▶ Rendered images with source text
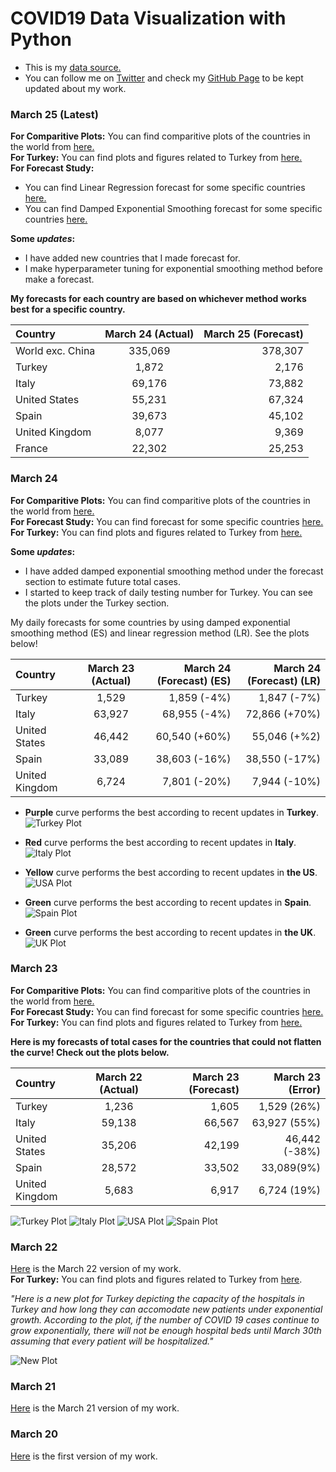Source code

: # COVID19 Data Visualization with Python

- This is my [data source.](https://ourworldindata.org/coronavirus-source-data)  
- You can follow me on [Twitter](https://twitter.com/BaturalpYalcin) and check my [GitHub Page](https://github.com/baturalpyalcinn) to be kept updated about my work.

### March 25 (Latest)
**For Comparitive Plots:** You can find comparitive plots of the countries in the world from [here.](March_25/Covid19_March_25_Plots.html)  
**For Turkey:** You can find plots and figures related to Turkey from [here.](March_25/Covid19_March_25_Turkey.html)   
**For Forecast Study:** 
- You can find Linear Regression forecast for some specific countries [here.](March_25/Covid19_March_25_Forecast_LR.html)  
- You can find Damped Exponential Smoothing forecast for some specific countries [here.](March_25/Covid19_March_25_Forecast_ES.html)  

**Some *updates*:**  
- I have added new countries that I made forecast for.
- I make hyperparameter tuning for exponential smoothing method before make a forecast.

**My forecasts for each country are based on whichever method works best for a specific country.**


| Country      | March 24 (Actual) | March 25 (Forecast)    | 
| :---        |    :----:   |          ---: |
| World exc. China      | 335,069      | 378,307   |
| Turkey      | 1,872      |  2,176  | 
| Italy   | 69,176       |  73,882    | 
| United States      | 55,231       | 67,324  | 
| Spain   | 39,673       |   45,102  |  
| United Kingdom   | 8,077       | 9,369    |   
| France   | 22,302       |  25,253   |  

### March 24
**For Comparitive Plots:** You can find comparitive plots of the countries in the world from [here.](March_24/Covid19_March_24_Plots.html)  
**For Forecast Study:** You can find forecast for some specific countries [here.](March_24/Covid19_March_24_Forecast.html)  
**For Turkey:** You can find plots and figures related to Turkey from [here.](March_24/Covid19_March_24_Turkey.html)   

**Some *updates*:**  
- I have added damped exponential smoothing method under the forecast section to estimate future total cases.
- I started to keep track of daily testing number for Turkey. You can see the plots under the Turkey section.  

My daily forecasts for some countries by using damped exponential smoothing method (ES) and linear regression method (LR). See the plots below!  

| Country      | March 23 (Actual) | March 24 (Forecast) (ES)    | March 24 (Forecast) (LR) |
| :---        |    :----:   |          ---: |           ---: |
| Turkey      | 1,529      | 1,859 (-4%)   | 1,847 (-7%)  |
| Italy   | 63,927       | 68,955 (-4%)     | 72,866 (+70%)  |
| United States      | 46,442       | 60,540 (+60%)  | 55,046 (+%2) |
| Spain   | 33,089       | 38,603  (-16%)    |  38,550 (-17%) | 
| United Kingdom   | 6,724       | 7,801 (-20%)     |  7,944 (-10%) |

- **Purple** curve performs the best according to recent updates in **Turkey**.    
![Turkey Plot](March_24/turkey_purple.PNG)  

- **Red** curve performs the best according to recent updates in **Italy**.  
![Italy Plot](March_24/italy_red.PNG)  

- **Yellow** curve performs the best according to recent updates in **the US**.  
![USA Plot](March_24/us_yellow.PNG)  

- **Green** curve performs the best according to recent updates in **Spain**.  
![Spain Plot](March_24/spain_green.PNG)    

- **Green** curve performs the best according to recent updates in **the UK**.  
![UK Plot](March_24/uk_green.PNG)  

### March 23
**For Comparitive Plots:** You can find comparitive plots of the countries in the world from [here.](March_23/Covid19_March_23_Plots.html)  
**For Forecast Study:** You can find forecast for some specific countries [here.](March_23/Covid19_March_23_Forecast.html)  
**For Turkey:** You can find plots and figures related to Turkey from [here.](March_23/Covid19_March_23_Turkey.html)    

**Here is my forecasts of total cases for the countries that could not flatten the curve! Check out the plots below.**

| Country      | March 22 (Actual) | March 23 (Forecast)    | March 23 (Error) |
| :---        |    :----:   |          ---: |           ---: |
| Turkey      | 1,236       | 1,605   | 1,529 (26%) |
| Italy   | 59,138        | 66,567      |  63,927 (55%) |
| United States      | 35,206       | 42,199   | 46,442 (-38%)
| Spain   | 28,572        | 33,502      |  33,089(9%)
|United Kingdom   | 5,683        | 6,917      |  6,724 (19%) |

![Turkey Plot](March_23/turkey_forecast.PNG)
![Italy Plot](March_23/italy_forecast.PNG)
![USA Plot](March_23/us_forecast.PNG)
![Spain Plot](March_23/spain_forecast.PNG)

### March 22
[Here](Covid19_March_22.html) is the March 22 version of my work.  
**For Turkey:** You can find plots and figures related to Turkey from [here](Covid19_March_22_Turkey.html).  

*"Here is a new plot for Turkey depicting the capacity of the hospitals in Turkey and how long they can accomodate new patients under exponential growth. According to the plot, if the number of COVID 19 cases continue to grow exponentially, there will not be enough hospital beds until March 30th assuming that every patient will be hospitalized."*  

![New Plot](new_plot.PNG)

### March 21
[Here](Covid19_March_21.html) is the March 21 version of my work.


### March 20
[Here](Covid19_March_20.html) is the first version of my work.


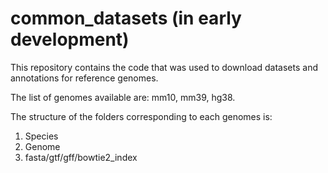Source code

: # common_datasets (in early development)


This repository contains the code that was used to download datasets and annotations for reference genomes.

The list of genomes available are: mm10, mm39, hg38.

The structure of the folders corresponding to each genomes is:

1) Species
2) Genome
3) fasta/gtf/gff/bowtie2_index

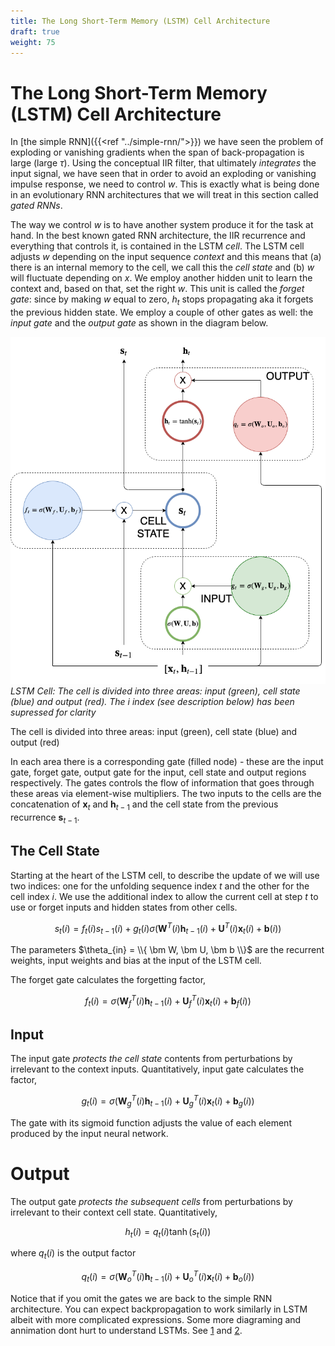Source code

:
 ```yaml
---
title: The Long Short-Term Memory (LSTM) Cell Architecture
draft: true
weight: 75
---
```


# The Long Short-Term Memory (LSTM) Cell Architecture

In [the simple RNN]({{<ref "../simple-rnn/">}}) we have seen the problem of exploding or vanishing gradients when the span of back-propagation is large (large $\tau$). Using the conceptual IIR filter, that ultimately _integrates_ the input signal, we have seen that in order to avoid an exploding or vanishing impulse response, we need to control $w$. This is exactly what is being done in an evolutionary RNN architectures that we will treat in this section called _gated RNNs_.

The way we control $w$ is to have another system produce it for the task at hand. In the best known gated RNN architecture, the IIR recurrence and everything that controls it, is contained in the LSTM _cell_. The LSTM cell adjusts $w$ depending on the input sequence _context_ and this means that (a) there is an internal memory to the cell, we call this the _cell state_ and (b) $w$ will fluctuate depending on $x$. We employ another hidden unit to learn the context and, based on that, set the right $w$. This unit is called the _forget gate_: since by making $w$ equal to zero, $h_t$ stops propagating aka it forgets the previous hidden state. We employ a couple of other gates as well: the _input gate_ and the _output gate_ as shown in the diagram below. 

![lstm-cell](images/rnn-LSTM.png#center)
*LSTM Cell: The cell is divided into three areas: input (green), cell state (blue) and output (red). The $i$ index (see description below) has been supressed for clarity* 

The cell is divided into three areas: input (green), cell state (blue) and output (red)

In each area there is a corresponding gate (filled node) - these are the input gate, forget gate, output gate for the input, cell state and output regions respectively. The gates controls the flow of information that goes through these areas via element-wise multipliers. The two inputs to the cells are the concatenation of $\bm x_t$ and $\bm h_{t-1}$ and the cell state from the previous recurrence $\bm s_{t-1}$. 

## The Cell State

Starting at the heart of the LSTM cell, to describe the update of we will use two indices: one for the unfolding sequence index $t$ and the other for the cell index $i$. We use the additional index to allow the current cell at step $t$ to use or forget inputs and hidden states from other cells. 

$$s_t(i) = f_t(i) s_{t-1}(i) + g_t(i) \sigma \Big( \bm W^T(i) \bm h_{t-1}(i) + \bm U^T(i) \bm x_t(i) + \bm b(i) \Big)$$

The parameters $\theta_{in} = \\{  \bm W, \bm U, \bm b \\}$  are the recurrent weights, input weights and bias at the input of the LSTM cell. 

The forget gate calculates the forgetting factor,

$$f_t(i) =\sigma \Big( \bm W_f^T(i) \bm h_{t-1}(i) + \bm U_f^T(i) \bm x_t(i) + \bm b_f(i) \Big) $$

## Input 

The input gate _protects the cell state_ contents from perturbations by irrelevant to the context inputs. Quantitatively,  input gate calculates the factor,

$$g_t(i) =\sigma \Big( \bm W_g^T(i) \bm h_{t-1}(i) + \bm U_g^T(i) \bm x_t(i) + \bm b_g(i) \Big) $$

The gate with its sigmoid function adjusts the value of each element produced by the input neural network.

# Output 

The output gate _protects the subsequent cells_ from perturbations by irrelevant to their context cell state. Quantitatively,

$$h_t(i) = q_t(i) \tanh(s_t(i))$$ 

where $q_t(i)$ is the output factor

$$q_t(i) =\sigma \Big( \bm W_o^T(i) \bm h_{t-1}(i) + \bm U_o^T(i) \bm x_t(i) + \bm b_o(i) \Big) $$

Notice that if you omit the gates we are back to the simple RNN architecture. You can expect backpropagation to work similarly in LSTM albeit with more complicated expressions. Some more diagraming and annimation dont hurt to understand LSTMs. See [1](https://colah.github.io/posts/2015-08-Understanding-LSTMs) and [2](https://towardsdatascience.com/illustrated-guide-to-lstms-and-gru-s-a-step-by-step-explanation-44e9eb85bf21). 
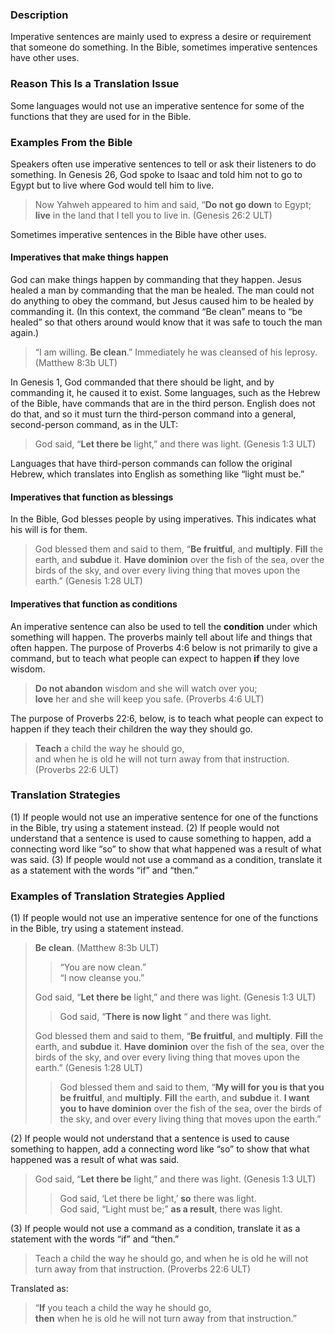 ### Description

Imperative sentences are mainly used to express a desire or requirement that someone do something. In the Bible, sometimes imperative sentences have other uses.

### Reason This Is a Translation Issue

Some languages would not use an imperative sentence for some of the functions that they are used for in the Bible.

### Examples From the Bible

Speakers often use imperative sentences to tell or ask their listeners to do something. In Genesis 26, God spoke to Isaac and told him not to go to Egypt but to live where God would tell him to live.

> Now Yahweh appeared to him and said, “**Do not go down** to Egypt; **live** in the land that I tell you to live in. (Genesis 26:2 ULT)

Sometimes imperative sentences in the Bible have other uses.

#### Imperatives that make things happen

God can make things happen by commanding that they happen. Jesus healed a man by commanding that the man be healed. The man could not do anything to obey the command, but Jesus caused him to be healed by commanding it. (In this context, the command “Be clean” means to “be healed” so that others around would know that it was safe to touch the man again.)

> “I am willing. **Be clean**.” Immediately he was cleansed of his leprosy. (Matthew 8:3b ULT)

In Genesis 1, God commanded that there should be light, and by commanding it, he caused it to exist. Some languages, such as the Hebrew of the Bible, have commands that are in the third person. English does not do that, and so it must turn the third-person command into a general, second-person command, as in the ULT:

> God said, “**Let there be** light,” and there was light. (Genesis 1:3 ULT)

Languages that have third-person commands can follow the original Hebrew, which translates into English as something like “light must be.”

#### Imperatives that function as blessings

In the Bible, God blesses people by using imperatives. This indicates what his will is for them.

> God blessed them and said to them, “**Be fruitful**, and **multiply**. **Fill** the earth, and **subdue** it. **Have dominion** over the fish of the sea, over the birds of the sky, and over every living thing that moves upon the earth.” (Genesis 1:28 ULT)


#### Imperatives that function as conditions

An imperative sentence can also be used to tell the **condition** under which something will happen.  The proverbs mainly tell about life and things that often happen. The purpose of Proverbs 4:6 below is not primarily to give a command, but to teach what people can expect to happen **if** they love wisdom.

>**Do not abandon** wisdom and she will watch over you;  
> **love** her and she will keep you safe. (Proverbs 4:6 ULT)

The purpose of Proverbs 22:6, below, is to teach what people can expect to happen if they teach their children the way they should go.

> **Teach** a child the way he should go,  
> and when he is old he will not turn away from that instruction. (Proverbs 22:6 ULT)

### Translation Strategies

(1) If people would not use an imperative sentence for one of the functions in the Bible, try using a statement instead.
(2) If people would not understand that a sentence is used to cause something to happen, add a connecting word like “so” to show that what happened was a result of what was said.
(3) If people would not use a command as a condition, translate it as a statement with the words “if” and “then.”

### Examples of Translation Strategies Applied

(1) If people would not use an imperative sentence for one of the functions in the Bible, try using a statement instead.

> **Be clean**. (Matthew 8:3b ULT)
> 
> > “You are now clean.”  
> > “I now cleanse you.”
> 
> God said, “**Let there be** light,” and there was light. (Genesis 1:3 ULT)
> 
> > God said, “**There is now light** “ and there was light.
> 
> God blessed them and said to them, “**Be fruitful**, and **multiply**. **Fill** the earth, and **subdue** it. **Have dominion** over the fish of the sea, over the birds of the sky, and over every living thing that moves upon the earth.” (Genesis 1:28 ULT)
> 
> > God blessed them and said to them, “**My will for you is that you be fruitful**, and **multiply**. **Fill** the earth, and **subdue** it. **I want you to have dominion** over the fish of the sea, over the birds of the sky, and over every living thing that moves upon the earth.”

(2) If people would not understand that a sentence is used to cause something to happen, add a connecting word like “so” to show that what happened was a result of what was said.

> God said, “**Let there be** light,” and there was light. (Genesis 1:3 ULT)
> 
> > God said, ‘Let there be light,’ **so** there was light.  
> > God said, “Light must be;” **as a result**, there was light.

(3) If people would not use a command as a condition, translate it as a statement with the words “if” and “then.”

> Teach a child the way he should go, and when he is old he will not turn away from that instruction. (Proverbs 22:6 ULT)

Translated as:

> “**If** you teach a child the way he should go,  
> **then** when he is old he will not turn away from that instruction.”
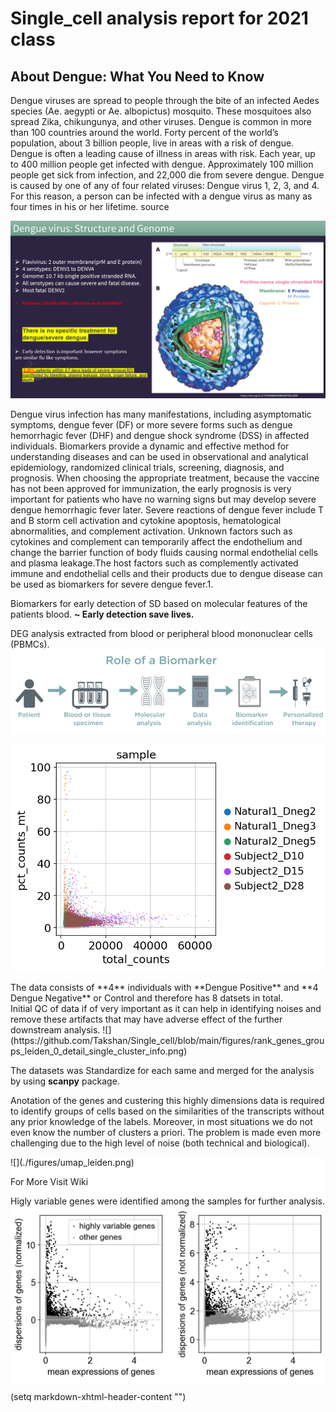 # Single_cell analysis report for 2021 class

## About Dengue: What You Need to Know
Dengue viruses are spread to people through the bite of an infected Aedes species (Ae. aegypti or Ae. albopictus) mosquito. These mosquitoes also spread Zika, chikungunya, and other viruses.
Dengue is common in more than 100 countries around the world.
Forty percent of the world’s population, about 3 billion people, live in areas with a risk of dengue. Dengue is often a leading cause of illness in areas with risk.
Each year, up to 400 million people get infected with dengue. Approximately 100 million people get sick from infection, and 22,000 die from severe dengue.
Dengue is caused by one of any of four related viruses: Dengue virus 1, 2, 3, and 4.  For this reason, a person can be infected with a dengue virus as many as four times in his or her lifetime.
 [source](https://www.cdc.gov/dengue/index.html)

![](./images/denv.png "Dengue Virus")

Dengue virus infection has many manifestations, including asymptomatic symptoms, dengue fever (DF) or more severe forms such as dengue hemorrhagic fever (DHF) and dengue shock syndrome (DSS) in affected individuals. Biomarkers provide a dynamic and effective method for understanding diseases and can be used in observational and analytical epidemiology, randomized clinical trials, screening, diagnosis, and prognosis. When choosing the appropriate  treatment, because the vaccine has not been approved for immunization, the early prognosis is very important for patients who have no warning signs but may develop severe dengue hemorrhagic fever later. Severe reactions of dengue fever include T and B storm cell activation and cytokine apoptosis, hematological abnormalities, and complement activation. Unknown factors such as cytokines and complement can temporarily affect the endothelium and change the barrier function of body fluids causing normal endothelial cells and plasma leakage.The host factors such as complemently activated immune and endothelial cells and their products due to dengue disease can be used as biomarkers for severe dengue fever.[1](https://dx.doi.org/10.1186%2Fs12929-015-0191-6).




Biomarkers for early detection of SD based on molecular features of the patients blood.
**~ Early detection save lives.**

DEG analysis extracted from blood or peripheral blood mononuclear cells (PBMCs).
![](./images/biomarker.png "Dengue Virus")
<div class="images", style=-"backgrounds-color": "white">

![](https://github.com/Takshan/Single_cell/blob/main/figures/scatterfig.png)

</div>
The data consists of **4** individuals with **Dengue Positive** and **4 Dengue Negative** or Control and therefore has 8 datsets in total.<br> Initial QC of data if of very important as it can help in identifying noises and remove these artifacts that may have adverse effect of the further downstream analysis.
![](https://github.com/Takshan/Single_cell/blob/main/figures/rank_genes_groups_leiden_0_detail_single_cluster_info.png)

The datasets was Standardize  for each same and merged for  the analysis by using **scanpy** package.<br>

Anotation of the genes and custering this highly dimensions data is required to identify groups of cells based on the similarities of the transcripts without any prior knowledge of the labels. Moreover, in most situations we do not even know the number of clusters a priori. The problem is made even more challenging due to the high level of noise (both technical and biological).
<div class="images">
![](./figures/umap_leiden.png)


For More Visit [Wiki](https://github.com/Takshan/Single_cell/wiki)


Higly variable genes were identified among the samples for further analysis.
![](https://github.com/Takshan/Single_cell/blob/main/figures/filter_genes_dispersion_highly_variable_genes.png)









</div>

(setq markdown-xhtml-header-content
      "<style type='text/css'>
a { text-decoration: none; }
a:hover { text-decoration: underline; }
.images { background-color: white}
</style>")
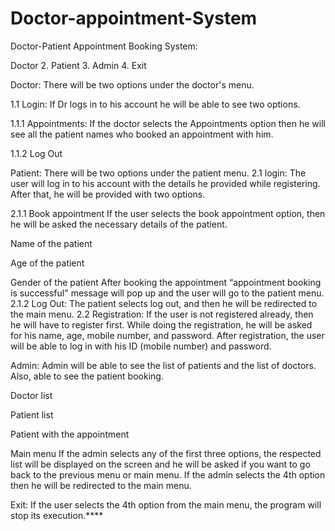 # Doctor-appointment-System
Doctor-Patient Appointment Booking System:

Doctor 2. Patient 3. Admin 4. Exit

Doctor: There will be two options under the doctor's menu.

1.1 Login: If Dr logs in to his account he will be able to see two options.

1.1.1 Appointments:
If the doctor selects the Appointments option then he will see all the patient names who booked an appointment with him.

1.1.2 Log Out

Patient: There will be two options under the patient menu.
2.1 login: The user will log in to his account with the details he provided while registering. After that, he will be provided with two options.

2.1.1 Book appointment If the user selects the book appointment option, then he will be asked the necessary details of the patient.

Name of the patient

Age of the patient

Gender of the patient After booking the appointment “appointment booking is successful" message will pop up and the user will go to the patient menu. 2.1.2 Log Out: The patient selects log out, and then he will be redirected to the main menu. 2.2 Registration: If the user is not registered already, then he will have to register first. While doing the registration, he will be asked for his name, age, mobile number, and password. After registration, the user will be able to log in with his ID (mobile number) and password.

Admin: Admin will be able to see the list of patients and the list of doctors. Also, able to see the patient booking.

Doctor list

Patient list

Patient with the appointment

Main menu If the admin selects any of the first three options, the respected list will be displayed on the screen and he will be asked if you want to go back to the previous menu or main menu. If the admin selects the 4th option then he will be redirected to the main menu.

Exit: If the user selects the 4th option from the main menu, the program will stop its execution.****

▶ Task directions
Give again exactly, and only, the lines above starting at the one with "7,944 (-10%) |" and ending at the one with "in **the UK**.".

▶ Expected answer
| United Kingdom   | 6,724       | 7,801 (-20%)     |  7,944 (-10%) |

- **Purple** curve performs the best according to recent updates in **Turkey**.    
![Turkey Plot](March_24/turkey_purple.PNG)  

- **Red** curve performs the best according to recent updates in **Italy**.  
![Italy Plot](March_24/italy_red.PNG)  

- **Yellow** curve performs the best according to recent updates in **the US**.  
![USA Plot](March_24/us_yellow.PNG)  

- **Green** curve performs the best according to recent updates in **Spain**.  
![Spain Plot](March_24/spain_green.PNG)    

- **Green** curve performs the best according to recent updates in **the UK**.  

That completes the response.